La revue de littérature a identifié les difficultés qu’ont les femmes à progresser dans cette industrie. Ainsi, il existe une ségrégation verticale et une ségrégation horizontale, influencées, entre autres, par les stéréotypes de genre. En effet, les femmes sont sous-représentées dans les postes de pouvoir et les postes stratégiques et se concentrent dans les métiers à prédominance féminine et les postes d’assistantes.

Ainsi, les obstacles qui peuvent contribuer au plafonnement de carrière des femmes sont nombreux : 1) les stéréotypes de genre qui renforcent les rôles sexuels stéréotypés chez les individus; 2) l’effet de la masse critique qui renforce les stéréotypes de genre et qui met l’accent sur les différences sexuées des femmes dans une position minoritaire; 3) le double standard, car les performances des femmes au travail sont jugées plus sévèrement que celles des hommes ; 4) la double contrainte créant une certaine ambiguïté autour des comportements à adopter par les femmes sur les plateaux de tournage; 5) les normes organisationnelles de présentéisme désavantageuses pour les femmes; 6) le recrutement informel prisé dans ce milieu contribue à limiter l’accès des femmes de certains métiers, car elles ne sont pas présentes dans les « Old Boys Club » qui privilégient l’embauche de leurs semblables; 7) des mentors moins efficaces pour les femmes; 8) l’instabilité du milieu, la précarité financière qui émane des emplois temporaires, les longues heures de travail, la dispersion géographique des lieux de tournage et la disponibilité accrue qui est demandée sont des conditions de travail qui désavantageraient les mères, car elles auraient de la difficulté à équilibrer leur vie professionnelle et personnelle; 9) l’état civil et une structure familiale traditionnelle ajoutent une pression supplémentaire aux femmes qui vivent en couple à double carrière et 10) l’ambition professionnelle et les aspirations de carrière tendent à diminuer en vieillissant, car

les nombreuses difficultés rencontrées tout au long de la carrière par les femmes les conduisent parfois à revoir leurs ambitions à la baisse.

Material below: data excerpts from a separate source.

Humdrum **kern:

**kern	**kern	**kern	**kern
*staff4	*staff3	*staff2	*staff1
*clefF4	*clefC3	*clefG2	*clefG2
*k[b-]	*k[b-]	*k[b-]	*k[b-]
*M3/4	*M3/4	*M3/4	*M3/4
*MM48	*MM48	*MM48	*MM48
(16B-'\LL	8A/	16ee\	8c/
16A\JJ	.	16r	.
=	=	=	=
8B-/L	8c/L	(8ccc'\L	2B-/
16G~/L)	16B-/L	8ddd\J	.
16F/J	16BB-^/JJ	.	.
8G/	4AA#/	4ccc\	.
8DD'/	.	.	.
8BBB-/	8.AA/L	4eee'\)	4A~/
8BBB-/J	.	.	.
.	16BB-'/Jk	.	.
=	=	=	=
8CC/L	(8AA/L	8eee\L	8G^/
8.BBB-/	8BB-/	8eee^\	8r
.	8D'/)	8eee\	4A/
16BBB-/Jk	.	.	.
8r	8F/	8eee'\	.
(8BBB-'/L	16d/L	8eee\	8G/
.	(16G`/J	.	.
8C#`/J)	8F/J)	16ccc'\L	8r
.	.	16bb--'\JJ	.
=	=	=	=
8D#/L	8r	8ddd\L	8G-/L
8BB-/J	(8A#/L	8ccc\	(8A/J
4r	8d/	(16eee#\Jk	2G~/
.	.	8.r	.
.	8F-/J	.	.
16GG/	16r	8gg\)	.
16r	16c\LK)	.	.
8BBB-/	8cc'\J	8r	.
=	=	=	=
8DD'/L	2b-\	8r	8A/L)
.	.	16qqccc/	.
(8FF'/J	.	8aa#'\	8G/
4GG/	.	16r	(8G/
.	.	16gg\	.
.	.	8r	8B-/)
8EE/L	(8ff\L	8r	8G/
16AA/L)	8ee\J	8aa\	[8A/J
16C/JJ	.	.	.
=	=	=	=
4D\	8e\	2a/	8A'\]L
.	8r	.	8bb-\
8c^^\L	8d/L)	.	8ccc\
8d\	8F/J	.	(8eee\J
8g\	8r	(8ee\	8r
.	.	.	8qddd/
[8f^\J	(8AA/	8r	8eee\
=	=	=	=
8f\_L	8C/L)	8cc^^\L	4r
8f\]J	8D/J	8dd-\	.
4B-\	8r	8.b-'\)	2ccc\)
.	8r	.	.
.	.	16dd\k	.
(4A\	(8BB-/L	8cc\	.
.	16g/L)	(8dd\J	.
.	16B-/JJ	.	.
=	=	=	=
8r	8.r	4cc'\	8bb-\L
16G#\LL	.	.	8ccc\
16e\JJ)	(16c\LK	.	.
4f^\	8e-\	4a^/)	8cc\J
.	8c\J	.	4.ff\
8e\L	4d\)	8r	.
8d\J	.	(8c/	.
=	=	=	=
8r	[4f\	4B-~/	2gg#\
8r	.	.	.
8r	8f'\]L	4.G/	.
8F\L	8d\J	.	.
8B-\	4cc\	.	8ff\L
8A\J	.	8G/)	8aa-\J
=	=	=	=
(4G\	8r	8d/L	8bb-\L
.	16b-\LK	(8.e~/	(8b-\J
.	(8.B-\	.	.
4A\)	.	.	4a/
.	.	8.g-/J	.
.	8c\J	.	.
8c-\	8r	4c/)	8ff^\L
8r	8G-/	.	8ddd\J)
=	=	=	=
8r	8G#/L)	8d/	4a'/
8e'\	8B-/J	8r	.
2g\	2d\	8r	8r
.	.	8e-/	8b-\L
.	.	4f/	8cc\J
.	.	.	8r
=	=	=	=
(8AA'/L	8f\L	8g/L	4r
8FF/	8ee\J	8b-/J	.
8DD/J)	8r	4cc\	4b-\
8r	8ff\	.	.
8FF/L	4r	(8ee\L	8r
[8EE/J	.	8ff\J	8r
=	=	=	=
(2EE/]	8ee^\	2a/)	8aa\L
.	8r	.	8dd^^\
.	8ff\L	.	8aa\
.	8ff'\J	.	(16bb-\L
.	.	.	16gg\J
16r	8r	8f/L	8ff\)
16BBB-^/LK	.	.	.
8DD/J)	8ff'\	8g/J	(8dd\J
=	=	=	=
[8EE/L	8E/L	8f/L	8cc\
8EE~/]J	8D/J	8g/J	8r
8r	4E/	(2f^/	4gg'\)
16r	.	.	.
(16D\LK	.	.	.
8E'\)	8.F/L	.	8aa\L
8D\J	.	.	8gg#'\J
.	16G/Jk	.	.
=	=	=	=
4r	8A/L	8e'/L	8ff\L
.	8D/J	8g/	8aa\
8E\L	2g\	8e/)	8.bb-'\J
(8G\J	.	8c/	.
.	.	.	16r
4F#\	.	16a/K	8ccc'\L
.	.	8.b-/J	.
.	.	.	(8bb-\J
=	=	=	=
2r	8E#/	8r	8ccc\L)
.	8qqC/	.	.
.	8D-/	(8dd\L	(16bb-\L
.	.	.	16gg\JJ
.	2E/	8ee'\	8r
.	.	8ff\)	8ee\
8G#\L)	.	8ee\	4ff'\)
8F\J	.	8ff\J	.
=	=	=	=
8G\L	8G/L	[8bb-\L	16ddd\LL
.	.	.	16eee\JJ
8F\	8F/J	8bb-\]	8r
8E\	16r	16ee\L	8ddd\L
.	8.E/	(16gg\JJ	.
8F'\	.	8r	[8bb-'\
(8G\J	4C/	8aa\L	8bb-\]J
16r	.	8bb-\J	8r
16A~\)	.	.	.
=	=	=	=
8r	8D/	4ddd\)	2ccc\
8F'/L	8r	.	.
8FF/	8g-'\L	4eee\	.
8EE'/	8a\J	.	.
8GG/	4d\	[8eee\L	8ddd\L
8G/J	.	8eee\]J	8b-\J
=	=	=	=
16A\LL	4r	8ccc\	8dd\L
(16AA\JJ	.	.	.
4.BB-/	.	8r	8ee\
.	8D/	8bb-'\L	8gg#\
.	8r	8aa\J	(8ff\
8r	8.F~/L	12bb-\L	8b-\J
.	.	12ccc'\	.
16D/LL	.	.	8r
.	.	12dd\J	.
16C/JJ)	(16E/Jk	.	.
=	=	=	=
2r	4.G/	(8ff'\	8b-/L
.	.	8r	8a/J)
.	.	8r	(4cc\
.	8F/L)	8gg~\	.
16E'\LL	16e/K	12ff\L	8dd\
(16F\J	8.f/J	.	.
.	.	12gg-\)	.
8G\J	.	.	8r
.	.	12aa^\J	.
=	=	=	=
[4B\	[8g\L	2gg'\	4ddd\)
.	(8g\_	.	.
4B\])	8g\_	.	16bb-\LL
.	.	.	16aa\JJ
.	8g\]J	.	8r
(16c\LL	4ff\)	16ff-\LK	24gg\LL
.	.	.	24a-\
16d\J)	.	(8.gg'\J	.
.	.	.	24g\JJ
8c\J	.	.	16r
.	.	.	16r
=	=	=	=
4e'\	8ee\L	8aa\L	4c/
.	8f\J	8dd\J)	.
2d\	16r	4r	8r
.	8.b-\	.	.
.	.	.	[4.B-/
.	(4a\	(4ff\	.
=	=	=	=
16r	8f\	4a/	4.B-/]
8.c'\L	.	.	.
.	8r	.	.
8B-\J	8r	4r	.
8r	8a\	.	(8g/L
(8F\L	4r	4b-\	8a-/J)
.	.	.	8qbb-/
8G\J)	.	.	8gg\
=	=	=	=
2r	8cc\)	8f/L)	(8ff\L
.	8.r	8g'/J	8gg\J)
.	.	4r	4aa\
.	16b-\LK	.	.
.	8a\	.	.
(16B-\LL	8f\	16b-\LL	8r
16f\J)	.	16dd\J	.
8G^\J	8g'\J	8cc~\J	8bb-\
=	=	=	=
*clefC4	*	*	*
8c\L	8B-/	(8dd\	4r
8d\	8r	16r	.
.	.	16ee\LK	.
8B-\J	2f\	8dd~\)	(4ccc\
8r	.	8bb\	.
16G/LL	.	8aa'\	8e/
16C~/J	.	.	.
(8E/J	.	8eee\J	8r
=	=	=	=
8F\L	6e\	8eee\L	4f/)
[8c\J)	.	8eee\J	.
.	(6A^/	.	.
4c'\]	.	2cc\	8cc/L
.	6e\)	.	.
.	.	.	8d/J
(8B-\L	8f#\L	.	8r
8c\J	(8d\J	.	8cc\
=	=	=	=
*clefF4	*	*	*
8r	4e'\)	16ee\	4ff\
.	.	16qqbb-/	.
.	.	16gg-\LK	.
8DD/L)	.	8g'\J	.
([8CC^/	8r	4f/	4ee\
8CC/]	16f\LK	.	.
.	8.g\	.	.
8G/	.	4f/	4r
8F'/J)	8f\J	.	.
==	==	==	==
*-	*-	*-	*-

Tous ces facteurs peuvent avoir une incidence négative sur la progression de carrière des femmes en les empêchant de gravir les échelons hiérarchiques de leur profession.

La question de recherche qui nous préoccupe est donc la suivante : quels sont les facteurs qui ont une incidence sur le succès objectif de carrière des assistantes accessoiristes de plateau dans l’industrie cinématographique au Québec?